* _Passage cité_

Des vétérans chevronnés pour le second scénario
À l’aube du deuxième jour, nous prenons les traits de vétérans chevronnés. La Red Team présente son scénario et nous en disséquons méticuleusement chaque élément, scrutant chaque sous-étape. Nous identifions et classons ce qui a été détecté en faisant la distinction entre la télémétrie, les tactiques et les techniques. Après un autre marathon éreintant de neuf heures, le deuxième scénario prend fin. Une fois encore, les résultats semblent très prometteurs.
La troisième et dernière journée est consacrée à rejouer les tests. Cette fois-ci, la Red Team de MITRE déroule les deux scénarios simultanément, ce qui nous donne l’occasion d’améliorer nos capacités de détection et de mieux comprendre les scénarios en cours. L’objectif principal est de labéliser les tactiques et techniques, car ces tags pèsent lourd dans l’évaluation. Bien que la plupart de nos règles portent déjà ces tags, le fait de rejouer les scénarios d’attaque nous permet d’être plus précis et explicites, ce qui va pouvoir profiter à tous nos clients à l’avenir.
Après trois jours de captures d’écran, de justifications et de présentations de preuves, il semble que nous avons atteint la ligne d’arrivée de ces tests MITRE. Mais ce n’est pas tout à fait fini. Nous devons encore examiner méticuleusement les 225 captures d’écran et nous assurer que chaque sous-technique a été soigneusement traitée par nos homologues : une tâche ardue, mais indispensable.
L’attente des résultats
Nous attendons impatiemment des mois durant que tous les concurrents passent leurs tests, et que MITRE recueille diligemment des preuves auprès de chaque éditeur. À la fin du mois d’août, les résultats d’HarfangLab sont consolidés et connus de nous seuls, sous embargo. Excellente nouvelle : ils montrent que les équipes CTI sont parvenues à identifier tous les aspects de TURLA pour détecter la plupart des outils, tactiques et techniques employés par ce groupe !

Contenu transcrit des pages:
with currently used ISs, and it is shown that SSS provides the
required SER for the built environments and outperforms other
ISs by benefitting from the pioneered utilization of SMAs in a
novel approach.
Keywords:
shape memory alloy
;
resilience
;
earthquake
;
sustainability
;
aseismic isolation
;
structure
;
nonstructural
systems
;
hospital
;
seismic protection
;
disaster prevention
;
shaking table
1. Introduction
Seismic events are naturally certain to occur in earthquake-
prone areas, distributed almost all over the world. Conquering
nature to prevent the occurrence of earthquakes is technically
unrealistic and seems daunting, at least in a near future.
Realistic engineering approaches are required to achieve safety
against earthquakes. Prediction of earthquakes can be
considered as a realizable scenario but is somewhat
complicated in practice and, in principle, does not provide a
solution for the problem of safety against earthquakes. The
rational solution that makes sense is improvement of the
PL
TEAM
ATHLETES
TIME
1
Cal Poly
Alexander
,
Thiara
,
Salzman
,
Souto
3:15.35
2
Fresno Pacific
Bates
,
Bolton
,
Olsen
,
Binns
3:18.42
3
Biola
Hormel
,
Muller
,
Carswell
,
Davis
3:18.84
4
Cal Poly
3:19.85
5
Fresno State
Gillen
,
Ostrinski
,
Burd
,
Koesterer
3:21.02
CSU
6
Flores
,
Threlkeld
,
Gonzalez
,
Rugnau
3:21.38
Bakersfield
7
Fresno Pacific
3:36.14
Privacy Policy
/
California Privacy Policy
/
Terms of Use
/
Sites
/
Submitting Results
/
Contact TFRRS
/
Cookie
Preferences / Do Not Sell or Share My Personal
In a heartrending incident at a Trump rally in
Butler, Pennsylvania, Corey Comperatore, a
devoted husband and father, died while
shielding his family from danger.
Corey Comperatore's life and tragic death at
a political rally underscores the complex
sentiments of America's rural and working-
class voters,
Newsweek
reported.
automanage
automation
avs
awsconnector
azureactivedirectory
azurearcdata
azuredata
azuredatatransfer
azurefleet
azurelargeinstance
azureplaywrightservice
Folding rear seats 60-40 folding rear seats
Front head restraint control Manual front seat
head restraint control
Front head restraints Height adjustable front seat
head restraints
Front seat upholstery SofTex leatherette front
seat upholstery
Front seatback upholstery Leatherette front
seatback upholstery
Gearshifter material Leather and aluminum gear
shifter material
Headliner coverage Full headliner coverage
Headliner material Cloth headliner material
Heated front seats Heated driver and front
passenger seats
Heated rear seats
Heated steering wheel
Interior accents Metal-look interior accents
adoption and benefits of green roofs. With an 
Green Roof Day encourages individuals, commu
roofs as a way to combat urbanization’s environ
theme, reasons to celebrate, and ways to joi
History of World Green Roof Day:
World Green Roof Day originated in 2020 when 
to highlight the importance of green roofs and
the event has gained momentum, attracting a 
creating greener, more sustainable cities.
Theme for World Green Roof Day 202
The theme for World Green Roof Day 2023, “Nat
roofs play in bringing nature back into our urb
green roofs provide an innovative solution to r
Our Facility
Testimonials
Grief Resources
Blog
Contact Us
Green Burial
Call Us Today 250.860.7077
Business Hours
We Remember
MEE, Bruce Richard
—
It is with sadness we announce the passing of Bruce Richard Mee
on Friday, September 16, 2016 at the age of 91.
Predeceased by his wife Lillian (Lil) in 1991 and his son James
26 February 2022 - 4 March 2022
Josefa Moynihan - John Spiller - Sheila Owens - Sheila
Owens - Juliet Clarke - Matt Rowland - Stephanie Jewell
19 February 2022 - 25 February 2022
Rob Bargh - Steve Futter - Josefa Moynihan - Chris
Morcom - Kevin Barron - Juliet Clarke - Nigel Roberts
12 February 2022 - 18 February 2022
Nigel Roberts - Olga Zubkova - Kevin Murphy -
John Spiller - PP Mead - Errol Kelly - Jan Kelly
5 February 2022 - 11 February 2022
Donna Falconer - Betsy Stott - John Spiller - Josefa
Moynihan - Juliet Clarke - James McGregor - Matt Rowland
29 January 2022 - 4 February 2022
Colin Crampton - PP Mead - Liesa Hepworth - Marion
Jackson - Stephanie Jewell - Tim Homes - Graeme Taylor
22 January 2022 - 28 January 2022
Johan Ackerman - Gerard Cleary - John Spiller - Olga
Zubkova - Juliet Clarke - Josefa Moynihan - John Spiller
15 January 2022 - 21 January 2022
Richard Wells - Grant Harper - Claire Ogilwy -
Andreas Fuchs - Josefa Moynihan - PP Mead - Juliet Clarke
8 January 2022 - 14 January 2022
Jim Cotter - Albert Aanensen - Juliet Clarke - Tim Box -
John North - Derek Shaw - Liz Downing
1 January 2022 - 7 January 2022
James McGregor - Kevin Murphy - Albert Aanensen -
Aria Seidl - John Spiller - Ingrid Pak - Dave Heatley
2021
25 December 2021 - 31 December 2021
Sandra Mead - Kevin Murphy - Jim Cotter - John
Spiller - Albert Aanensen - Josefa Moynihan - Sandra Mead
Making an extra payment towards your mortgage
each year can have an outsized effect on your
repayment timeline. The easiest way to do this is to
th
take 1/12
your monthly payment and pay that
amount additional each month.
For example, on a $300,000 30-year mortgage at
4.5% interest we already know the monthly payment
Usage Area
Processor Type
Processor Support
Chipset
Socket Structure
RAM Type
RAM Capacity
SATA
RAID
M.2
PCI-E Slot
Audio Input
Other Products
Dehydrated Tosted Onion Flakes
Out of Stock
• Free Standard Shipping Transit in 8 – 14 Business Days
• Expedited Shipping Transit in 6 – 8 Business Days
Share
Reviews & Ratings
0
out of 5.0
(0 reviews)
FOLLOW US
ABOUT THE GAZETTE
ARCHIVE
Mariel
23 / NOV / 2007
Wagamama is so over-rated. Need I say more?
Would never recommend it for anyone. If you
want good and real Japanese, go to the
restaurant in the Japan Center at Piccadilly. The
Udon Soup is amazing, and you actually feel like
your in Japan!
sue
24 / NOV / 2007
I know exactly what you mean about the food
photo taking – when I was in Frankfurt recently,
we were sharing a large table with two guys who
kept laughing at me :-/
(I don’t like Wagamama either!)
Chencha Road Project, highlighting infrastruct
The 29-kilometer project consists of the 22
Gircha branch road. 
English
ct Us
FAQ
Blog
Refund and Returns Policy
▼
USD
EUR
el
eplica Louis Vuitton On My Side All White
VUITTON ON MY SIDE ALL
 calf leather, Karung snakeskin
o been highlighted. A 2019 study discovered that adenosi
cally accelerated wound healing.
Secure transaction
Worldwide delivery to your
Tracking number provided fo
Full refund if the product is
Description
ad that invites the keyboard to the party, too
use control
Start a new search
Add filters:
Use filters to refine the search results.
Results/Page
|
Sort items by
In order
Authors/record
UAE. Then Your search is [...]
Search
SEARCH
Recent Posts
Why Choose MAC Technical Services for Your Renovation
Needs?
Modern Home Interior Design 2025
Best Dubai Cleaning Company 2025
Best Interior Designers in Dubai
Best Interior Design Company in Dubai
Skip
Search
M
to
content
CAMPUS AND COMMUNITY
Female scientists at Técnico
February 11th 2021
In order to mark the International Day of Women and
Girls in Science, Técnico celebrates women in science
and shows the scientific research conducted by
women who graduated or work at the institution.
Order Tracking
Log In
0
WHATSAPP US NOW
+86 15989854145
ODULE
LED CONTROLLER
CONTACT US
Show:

* _Exercice A_
Répondez aux questions suivantes d'après le passage sur les tests MITRE.
(i) Combien d'heures a duré le marathon qui clôt le deuxième scénario ?
(ii) Combien de captures d'écran restent à examiner à la fin des trois jours ?
(iii) À quel moment les résultats d'HarfangLab sont-ils consolidés ?
* _Exercice B_
Prolongez le récit des tests MITRE à partir de sa dernière phrase.

* _Votre réponse A_
(i) Neuf heures.
(ii) 225 captures d'écran.
(iii) À la fin du mois d'août.

* _Votre réponse B_
Par ailleurs, la plupart de nos résultats sont labélisés Technique, la détection la plus précise, indiquant qu’au-delà de la détection, la visibilité apportée sur la menace est la plus poussée possible : un élément crucial voué à rassurer les utilisateurs de notre console.
Après une semaine d’attente, nous découvrons également les résultats de nos concurrents. Certes, certains éditeurs américains présentent des résultats soulignant une détection plus poussée, ce qui est relativement normal puisqu’ils en sont à leur 4ème participation, ont l’expérience de l’exercice, et étaient déjà familiers des règles du jeu. Nous parvenons néanmoins à nous positionner parmi les meilleurs : une tâche ardue à la base, car MITRE est un exercice avec ses propres règles, codes et cadres, dont nous faisions l’expérience pour la toute première fois.
Alors, qu’en sera-t-il l’an prochain ? Il n’y aura pas de débat entre le directeur technique, l’équipe CTI, le marketing et le directeur financier : nous vous invitons d’ores et déjà à suivre la prochaine édition de MITRE !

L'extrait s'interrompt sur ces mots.